> Work required: Whenever a line in the records below holds the string "Youhei", copy it out.

> Entries shown:
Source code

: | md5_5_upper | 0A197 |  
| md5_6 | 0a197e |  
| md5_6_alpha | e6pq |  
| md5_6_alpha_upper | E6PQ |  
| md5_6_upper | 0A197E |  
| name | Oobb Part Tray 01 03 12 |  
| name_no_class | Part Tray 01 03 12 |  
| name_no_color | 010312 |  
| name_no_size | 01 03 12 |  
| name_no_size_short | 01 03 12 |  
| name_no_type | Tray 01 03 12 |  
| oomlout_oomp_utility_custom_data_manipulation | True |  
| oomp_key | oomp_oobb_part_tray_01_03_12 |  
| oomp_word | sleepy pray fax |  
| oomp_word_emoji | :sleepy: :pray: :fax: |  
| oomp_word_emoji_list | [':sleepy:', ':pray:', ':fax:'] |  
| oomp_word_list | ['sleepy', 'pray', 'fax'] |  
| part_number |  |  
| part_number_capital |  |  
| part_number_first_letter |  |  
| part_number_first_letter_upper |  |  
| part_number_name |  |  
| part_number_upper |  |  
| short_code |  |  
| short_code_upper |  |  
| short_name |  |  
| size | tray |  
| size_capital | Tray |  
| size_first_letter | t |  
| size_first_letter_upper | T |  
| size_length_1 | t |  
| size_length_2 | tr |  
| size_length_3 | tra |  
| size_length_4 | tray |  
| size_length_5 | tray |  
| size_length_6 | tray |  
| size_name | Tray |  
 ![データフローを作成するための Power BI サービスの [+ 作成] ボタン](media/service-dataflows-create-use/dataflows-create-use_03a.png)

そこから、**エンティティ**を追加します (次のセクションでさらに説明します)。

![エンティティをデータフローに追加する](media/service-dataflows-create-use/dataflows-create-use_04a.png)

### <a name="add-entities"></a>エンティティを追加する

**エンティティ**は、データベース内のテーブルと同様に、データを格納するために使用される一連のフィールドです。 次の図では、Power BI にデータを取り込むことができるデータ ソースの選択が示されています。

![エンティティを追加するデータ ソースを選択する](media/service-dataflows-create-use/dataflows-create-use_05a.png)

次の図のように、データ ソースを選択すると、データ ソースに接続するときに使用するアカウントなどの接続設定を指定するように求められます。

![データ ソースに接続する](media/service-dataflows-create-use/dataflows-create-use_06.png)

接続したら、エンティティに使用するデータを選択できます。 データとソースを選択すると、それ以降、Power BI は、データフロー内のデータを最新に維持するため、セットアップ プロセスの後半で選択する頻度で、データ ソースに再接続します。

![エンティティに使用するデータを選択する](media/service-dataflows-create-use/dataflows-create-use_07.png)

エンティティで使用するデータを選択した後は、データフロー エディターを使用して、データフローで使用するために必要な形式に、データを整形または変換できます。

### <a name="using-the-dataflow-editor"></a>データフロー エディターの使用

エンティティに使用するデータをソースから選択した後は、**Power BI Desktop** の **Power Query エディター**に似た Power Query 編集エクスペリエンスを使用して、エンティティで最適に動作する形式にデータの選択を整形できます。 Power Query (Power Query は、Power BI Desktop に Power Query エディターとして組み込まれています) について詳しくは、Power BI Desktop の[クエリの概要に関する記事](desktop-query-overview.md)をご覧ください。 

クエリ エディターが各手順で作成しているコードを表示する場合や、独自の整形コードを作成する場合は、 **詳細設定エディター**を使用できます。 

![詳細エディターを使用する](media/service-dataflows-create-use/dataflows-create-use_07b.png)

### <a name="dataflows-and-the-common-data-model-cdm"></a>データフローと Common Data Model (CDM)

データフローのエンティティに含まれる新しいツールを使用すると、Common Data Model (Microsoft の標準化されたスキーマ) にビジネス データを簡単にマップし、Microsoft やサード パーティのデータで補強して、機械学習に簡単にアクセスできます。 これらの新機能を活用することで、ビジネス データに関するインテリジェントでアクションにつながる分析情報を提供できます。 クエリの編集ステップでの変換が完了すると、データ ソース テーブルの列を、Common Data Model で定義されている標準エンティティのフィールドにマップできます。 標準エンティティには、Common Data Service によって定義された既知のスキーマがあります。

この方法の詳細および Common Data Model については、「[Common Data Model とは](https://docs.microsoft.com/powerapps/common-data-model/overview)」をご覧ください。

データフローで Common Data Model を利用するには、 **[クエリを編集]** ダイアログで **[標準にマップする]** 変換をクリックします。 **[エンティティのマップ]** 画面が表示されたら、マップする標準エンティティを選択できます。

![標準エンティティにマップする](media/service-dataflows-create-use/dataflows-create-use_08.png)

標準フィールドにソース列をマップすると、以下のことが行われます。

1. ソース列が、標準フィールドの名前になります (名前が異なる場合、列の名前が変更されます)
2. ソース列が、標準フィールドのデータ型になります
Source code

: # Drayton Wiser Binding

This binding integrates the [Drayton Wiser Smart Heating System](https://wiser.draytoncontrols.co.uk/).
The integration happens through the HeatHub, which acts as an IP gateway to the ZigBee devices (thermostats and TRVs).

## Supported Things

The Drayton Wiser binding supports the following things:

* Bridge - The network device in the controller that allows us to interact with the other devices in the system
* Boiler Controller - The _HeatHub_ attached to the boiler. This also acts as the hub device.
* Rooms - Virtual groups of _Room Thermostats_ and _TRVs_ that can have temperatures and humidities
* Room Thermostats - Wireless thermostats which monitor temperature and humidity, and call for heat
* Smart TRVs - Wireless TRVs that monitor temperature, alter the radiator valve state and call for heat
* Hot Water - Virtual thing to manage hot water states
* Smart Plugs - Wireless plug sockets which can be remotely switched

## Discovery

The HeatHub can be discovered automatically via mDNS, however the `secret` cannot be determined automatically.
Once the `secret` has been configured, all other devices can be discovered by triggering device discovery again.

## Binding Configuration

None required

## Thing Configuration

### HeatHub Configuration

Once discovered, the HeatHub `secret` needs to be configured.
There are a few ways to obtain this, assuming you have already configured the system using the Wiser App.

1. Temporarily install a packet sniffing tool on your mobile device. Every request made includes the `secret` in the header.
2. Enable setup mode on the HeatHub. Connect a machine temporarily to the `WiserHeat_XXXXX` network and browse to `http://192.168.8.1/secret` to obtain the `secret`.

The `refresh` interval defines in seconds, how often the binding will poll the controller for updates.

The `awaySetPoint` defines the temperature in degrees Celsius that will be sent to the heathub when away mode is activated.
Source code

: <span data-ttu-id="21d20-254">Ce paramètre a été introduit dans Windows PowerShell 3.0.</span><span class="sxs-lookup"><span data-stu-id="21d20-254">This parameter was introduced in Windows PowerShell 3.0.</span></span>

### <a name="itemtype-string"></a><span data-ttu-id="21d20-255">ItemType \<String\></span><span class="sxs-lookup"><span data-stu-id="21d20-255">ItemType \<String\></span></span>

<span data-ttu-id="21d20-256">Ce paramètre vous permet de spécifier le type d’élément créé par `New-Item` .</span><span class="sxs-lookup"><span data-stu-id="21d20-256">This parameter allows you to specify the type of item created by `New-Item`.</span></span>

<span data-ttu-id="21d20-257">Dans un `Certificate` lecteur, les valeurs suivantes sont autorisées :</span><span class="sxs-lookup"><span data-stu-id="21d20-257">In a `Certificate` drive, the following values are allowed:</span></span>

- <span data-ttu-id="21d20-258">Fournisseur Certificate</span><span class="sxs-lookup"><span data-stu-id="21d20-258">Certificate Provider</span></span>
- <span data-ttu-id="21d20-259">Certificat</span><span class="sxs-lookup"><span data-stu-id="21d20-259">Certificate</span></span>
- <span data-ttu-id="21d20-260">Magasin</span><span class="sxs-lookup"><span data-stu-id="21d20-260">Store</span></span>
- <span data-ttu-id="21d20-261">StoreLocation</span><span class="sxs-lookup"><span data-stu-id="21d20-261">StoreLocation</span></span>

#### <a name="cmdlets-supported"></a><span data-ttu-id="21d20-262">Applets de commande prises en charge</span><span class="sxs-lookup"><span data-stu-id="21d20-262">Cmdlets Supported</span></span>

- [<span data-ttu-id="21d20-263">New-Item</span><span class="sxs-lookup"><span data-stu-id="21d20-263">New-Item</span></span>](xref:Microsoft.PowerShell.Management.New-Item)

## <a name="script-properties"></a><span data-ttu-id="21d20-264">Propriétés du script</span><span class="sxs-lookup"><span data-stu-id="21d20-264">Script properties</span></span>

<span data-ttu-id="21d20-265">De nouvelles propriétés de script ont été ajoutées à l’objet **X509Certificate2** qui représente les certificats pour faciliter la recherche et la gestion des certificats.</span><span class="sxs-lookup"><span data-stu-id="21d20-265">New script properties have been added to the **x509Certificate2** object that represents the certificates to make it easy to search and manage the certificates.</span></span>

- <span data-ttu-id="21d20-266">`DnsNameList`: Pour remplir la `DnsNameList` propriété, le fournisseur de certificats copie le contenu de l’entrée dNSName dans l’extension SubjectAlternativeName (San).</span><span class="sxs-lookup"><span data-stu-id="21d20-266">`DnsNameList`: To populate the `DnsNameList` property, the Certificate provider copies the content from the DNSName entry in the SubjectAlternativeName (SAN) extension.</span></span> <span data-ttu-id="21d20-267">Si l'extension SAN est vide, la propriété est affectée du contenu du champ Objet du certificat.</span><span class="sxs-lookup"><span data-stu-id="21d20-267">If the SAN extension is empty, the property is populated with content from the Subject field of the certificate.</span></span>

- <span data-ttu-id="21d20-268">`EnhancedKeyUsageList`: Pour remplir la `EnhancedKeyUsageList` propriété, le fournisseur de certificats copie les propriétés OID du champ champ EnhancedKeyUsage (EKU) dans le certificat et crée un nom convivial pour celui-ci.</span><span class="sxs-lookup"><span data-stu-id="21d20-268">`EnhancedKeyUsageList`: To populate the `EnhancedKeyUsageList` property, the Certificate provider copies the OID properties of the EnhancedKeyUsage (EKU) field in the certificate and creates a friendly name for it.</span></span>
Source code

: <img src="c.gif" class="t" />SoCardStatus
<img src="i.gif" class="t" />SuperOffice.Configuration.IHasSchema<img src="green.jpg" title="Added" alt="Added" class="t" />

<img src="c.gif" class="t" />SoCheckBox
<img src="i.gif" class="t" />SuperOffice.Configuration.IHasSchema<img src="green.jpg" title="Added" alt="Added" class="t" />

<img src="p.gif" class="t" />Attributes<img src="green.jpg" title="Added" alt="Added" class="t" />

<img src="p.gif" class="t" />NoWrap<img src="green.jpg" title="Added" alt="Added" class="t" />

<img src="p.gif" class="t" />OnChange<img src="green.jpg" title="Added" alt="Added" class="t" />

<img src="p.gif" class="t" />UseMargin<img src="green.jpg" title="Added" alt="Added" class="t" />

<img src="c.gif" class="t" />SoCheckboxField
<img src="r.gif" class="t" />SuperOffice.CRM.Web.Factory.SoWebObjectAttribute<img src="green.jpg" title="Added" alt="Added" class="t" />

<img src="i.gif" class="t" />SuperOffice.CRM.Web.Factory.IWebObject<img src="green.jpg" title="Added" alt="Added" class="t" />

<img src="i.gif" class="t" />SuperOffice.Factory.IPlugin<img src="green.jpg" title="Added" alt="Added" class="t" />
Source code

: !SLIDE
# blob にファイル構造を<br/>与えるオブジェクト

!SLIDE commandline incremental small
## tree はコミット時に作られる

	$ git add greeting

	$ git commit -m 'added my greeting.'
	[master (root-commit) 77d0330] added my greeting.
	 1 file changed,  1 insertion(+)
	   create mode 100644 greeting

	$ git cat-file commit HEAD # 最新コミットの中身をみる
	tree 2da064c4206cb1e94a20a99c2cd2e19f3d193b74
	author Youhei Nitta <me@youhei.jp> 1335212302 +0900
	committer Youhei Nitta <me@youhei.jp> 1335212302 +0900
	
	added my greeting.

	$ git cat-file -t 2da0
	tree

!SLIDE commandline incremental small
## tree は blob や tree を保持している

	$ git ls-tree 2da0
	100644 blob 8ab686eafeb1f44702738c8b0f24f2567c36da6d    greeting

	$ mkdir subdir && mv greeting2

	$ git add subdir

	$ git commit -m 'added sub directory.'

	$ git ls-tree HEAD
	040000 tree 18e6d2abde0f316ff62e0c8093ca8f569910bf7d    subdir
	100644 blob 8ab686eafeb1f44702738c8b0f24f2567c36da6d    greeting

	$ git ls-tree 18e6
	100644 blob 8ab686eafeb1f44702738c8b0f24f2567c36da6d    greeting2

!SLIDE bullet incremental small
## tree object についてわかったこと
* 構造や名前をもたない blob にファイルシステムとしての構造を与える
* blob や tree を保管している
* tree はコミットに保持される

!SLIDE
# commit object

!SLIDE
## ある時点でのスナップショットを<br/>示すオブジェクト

> Written solution:
	author Youhei Nitta <me@youhei.jp> 1335212302 +0900
	committer Youhei Nitta <me@youhei.jp> 1335212302 +0900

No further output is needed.